Raw data:
▬▬▬▬▬▬▬▬▬▬
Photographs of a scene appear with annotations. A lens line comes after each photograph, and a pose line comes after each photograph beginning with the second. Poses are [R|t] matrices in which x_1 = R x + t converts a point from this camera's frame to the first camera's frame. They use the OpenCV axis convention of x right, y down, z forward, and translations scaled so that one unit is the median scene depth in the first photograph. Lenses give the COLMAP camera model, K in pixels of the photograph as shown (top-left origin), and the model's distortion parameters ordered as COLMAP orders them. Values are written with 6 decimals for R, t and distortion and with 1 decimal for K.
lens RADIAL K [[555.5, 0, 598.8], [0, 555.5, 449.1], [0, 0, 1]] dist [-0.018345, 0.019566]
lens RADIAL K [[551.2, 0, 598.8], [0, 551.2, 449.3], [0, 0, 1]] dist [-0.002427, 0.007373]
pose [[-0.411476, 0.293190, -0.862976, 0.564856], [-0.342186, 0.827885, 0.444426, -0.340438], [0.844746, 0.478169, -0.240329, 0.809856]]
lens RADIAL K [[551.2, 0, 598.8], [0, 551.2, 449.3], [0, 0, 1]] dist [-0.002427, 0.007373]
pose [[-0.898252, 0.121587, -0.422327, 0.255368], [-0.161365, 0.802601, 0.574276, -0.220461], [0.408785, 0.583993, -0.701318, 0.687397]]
▬▬▬▬▬▬▬▬▬▬
Task instructions: Reproduce every line of the listing above without changing any character.

The completed task:
Photographs of a scene appear with annotations. A lens line comes after each photograph, and a pose line comes after each photograph beginning with the second. Poses are [R|t] matrices in which x_1 = R x + t converts a point from this camera's frame to the first camera's frame. They use the OpenCV axis convention of x right, y down, z forward, and translations scaled so that one unit is the median scene depth in the first photograph. Lenses give the COLMAP camera model, K in pixels of the photograph as shown (top-left origin), and the model's distortion parameters ordered as COLMAP orders them. Values are written with 6 decimals for R, t and distortion and with 1 decimal for K.
lens RADIAL K [[555.5, 0, 598.8], [0, 555.5, 449.1], [0, 0, 1]] dist [-0.018345, 0.019566]
lens RADIAL K [[551.2, 0, 598.8], [0, 551.2, 449.3], [0, 0, 1]] dist [-0.002427, 0.007373]
pose [[-0.411476, 0.293190, -0.862976, 0.564856], [-0.342186, 0.827885, 0.444426, -0.340438], [0.844746, 0.478169, -0.240329, 0.809856]]
lens RADIAL K [[551.2, 0, 598.8], [0, 551.2, 449.3], [0, 0, 1]] dist [-0.002427, 0.007373]
pose [[-0.898252, 0.121587, -0.422327, 0.255368], [-0.161365, 0.802601, 0.574276, -0.220461], [0.408785, 0.583993, -0.701318, 0.687397]]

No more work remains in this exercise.